Exercise → Filter this material down to the lines that hold "Recommended", copying each one.

==== Source records

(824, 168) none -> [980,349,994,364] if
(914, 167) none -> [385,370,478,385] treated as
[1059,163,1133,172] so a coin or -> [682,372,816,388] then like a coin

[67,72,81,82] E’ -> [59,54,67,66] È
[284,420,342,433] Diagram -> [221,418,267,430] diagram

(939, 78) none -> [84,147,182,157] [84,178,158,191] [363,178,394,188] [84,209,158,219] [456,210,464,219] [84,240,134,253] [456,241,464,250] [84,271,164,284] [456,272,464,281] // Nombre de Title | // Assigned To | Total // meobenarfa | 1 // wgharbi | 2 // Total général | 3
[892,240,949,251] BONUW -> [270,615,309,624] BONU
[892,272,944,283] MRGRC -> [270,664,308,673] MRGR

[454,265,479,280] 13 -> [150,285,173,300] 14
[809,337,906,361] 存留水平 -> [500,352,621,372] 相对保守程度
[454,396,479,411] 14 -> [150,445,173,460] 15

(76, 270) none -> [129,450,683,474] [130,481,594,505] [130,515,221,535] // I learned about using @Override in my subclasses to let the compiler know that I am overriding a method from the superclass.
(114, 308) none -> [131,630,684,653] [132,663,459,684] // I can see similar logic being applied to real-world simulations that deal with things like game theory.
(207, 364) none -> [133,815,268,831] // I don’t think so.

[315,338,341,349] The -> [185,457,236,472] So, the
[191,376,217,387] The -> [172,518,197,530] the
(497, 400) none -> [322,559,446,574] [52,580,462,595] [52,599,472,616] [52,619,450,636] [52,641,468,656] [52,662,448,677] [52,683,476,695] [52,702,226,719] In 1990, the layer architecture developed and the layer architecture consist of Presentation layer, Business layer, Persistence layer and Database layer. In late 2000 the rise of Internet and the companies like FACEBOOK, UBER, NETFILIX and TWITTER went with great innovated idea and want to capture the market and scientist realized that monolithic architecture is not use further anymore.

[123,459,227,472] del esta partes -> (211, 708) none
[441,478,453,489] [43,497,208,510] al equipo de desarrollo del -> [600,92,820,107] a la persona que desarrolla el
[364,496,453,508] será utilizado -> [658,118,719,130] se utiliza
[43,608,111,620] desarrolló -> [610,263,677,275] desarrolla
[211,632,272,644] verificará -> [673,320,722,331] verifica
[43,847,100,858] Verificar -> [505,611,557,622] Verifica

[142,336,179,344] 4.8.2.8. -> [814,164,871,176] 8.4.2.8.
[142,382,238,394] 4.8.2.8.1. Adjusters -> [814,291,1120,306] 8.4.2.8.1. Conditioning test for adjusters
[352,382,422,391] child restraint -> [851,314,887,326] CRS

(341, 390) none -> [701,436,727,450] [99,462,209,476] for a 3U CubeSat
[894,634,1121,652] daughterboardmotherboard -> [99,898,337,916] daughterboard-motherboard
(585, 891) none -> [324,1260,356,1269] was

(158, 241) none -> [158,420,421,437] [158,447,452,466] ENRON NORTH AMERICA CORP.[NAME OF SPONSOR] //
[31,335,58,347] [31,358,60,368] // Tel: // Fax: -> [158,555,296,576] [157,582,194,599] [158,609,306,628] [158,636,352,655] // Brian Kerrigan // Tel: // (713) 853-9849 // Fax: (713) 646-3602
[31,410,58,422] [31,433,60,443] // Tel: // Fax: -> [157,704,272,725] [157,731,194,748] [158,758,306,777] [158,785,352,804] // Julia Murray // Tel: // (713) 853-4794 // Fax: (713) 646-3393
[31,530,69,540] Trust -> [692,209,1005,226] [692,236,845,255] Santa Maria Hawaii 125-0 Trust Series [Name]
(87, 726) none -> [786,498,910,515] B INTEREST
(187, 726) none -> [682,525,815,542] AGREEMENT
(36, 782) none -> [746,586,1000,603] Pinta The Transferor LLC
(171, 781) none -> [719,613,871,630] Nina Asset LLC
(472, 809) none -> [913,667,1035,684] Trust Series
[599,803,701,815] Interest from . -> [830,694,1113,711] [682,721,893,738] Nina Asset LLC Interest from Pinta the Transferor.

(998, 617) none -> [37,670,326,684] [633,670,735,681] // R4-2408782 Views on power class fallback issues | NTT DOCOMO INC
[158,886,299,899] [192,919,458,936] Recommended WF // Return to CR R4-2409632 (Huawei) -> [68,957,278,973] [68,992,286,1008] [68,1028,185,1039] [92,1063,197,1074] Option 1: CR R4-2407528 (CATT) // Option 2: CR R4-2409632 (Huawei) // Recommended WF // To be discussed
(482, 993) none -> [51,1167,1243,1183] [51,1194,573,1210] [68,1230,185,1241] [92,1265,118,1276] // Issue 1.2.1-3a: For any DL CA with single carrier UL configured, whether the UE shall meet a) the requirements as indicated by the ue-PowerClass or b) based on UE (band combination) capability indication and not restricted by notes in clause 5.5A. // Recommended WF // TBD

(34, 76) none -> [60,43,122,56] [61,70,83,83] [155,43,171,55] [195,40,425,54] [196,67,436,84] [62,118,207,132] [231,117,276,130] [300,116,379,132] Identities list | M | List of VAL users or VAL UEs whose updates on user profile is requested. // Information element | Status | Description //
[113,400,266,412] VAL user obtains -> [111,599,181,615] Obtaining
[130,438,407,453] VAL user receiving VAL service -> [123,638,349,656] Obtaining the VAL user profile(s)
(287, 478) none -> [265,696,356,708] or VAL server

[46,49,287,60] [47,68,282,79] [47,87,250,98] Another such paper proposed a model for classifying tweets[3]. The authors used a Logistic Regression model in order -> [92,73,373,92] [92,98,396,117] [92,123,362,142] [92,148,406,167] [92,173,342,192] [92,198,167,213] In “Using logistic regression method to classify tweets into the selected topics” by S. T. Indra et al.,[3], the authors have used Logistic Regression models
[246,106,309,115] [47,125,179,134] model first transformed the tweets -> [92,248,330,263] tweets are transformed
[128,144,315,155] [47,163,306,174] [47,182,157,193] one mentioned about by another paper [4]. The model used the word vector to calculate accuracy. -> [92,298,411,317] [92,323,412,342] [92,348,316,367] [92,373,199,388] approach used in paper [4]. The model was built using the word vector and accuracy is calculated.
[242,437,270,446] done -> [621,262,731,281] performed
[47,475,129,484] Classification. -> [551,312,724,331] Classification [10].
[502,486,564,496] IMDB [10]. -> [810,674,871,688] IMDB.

========

Exercise solution →
[158,886,299,899] [192,919,458,936] Recommended WF // Return to CR R4-2409632 (Huawei) -> [68,957,278,973] [68,992,286,1008] [68,1028,185,1039] [92,1063,197,1074] Option 1: CR R4-2407528 (CATT) // Option 2: CR R4-2409632 (Huawei) // Recommended WF // To be discussed
(482, 993) none -> [51,1167,1243,1183] [51,1194,573,1210] [68,1230,185,1241] [92,1265,118,1276] // Issue 1.2.1-3a: For any DL CA with single carrier UL configured, whether the UE shall meet a) the requirements as indicated by the ue-PowerClass or b) based on UE (band combination) capability indication and not restricted by notes in clause 5.5A. // Recommended WF // TBD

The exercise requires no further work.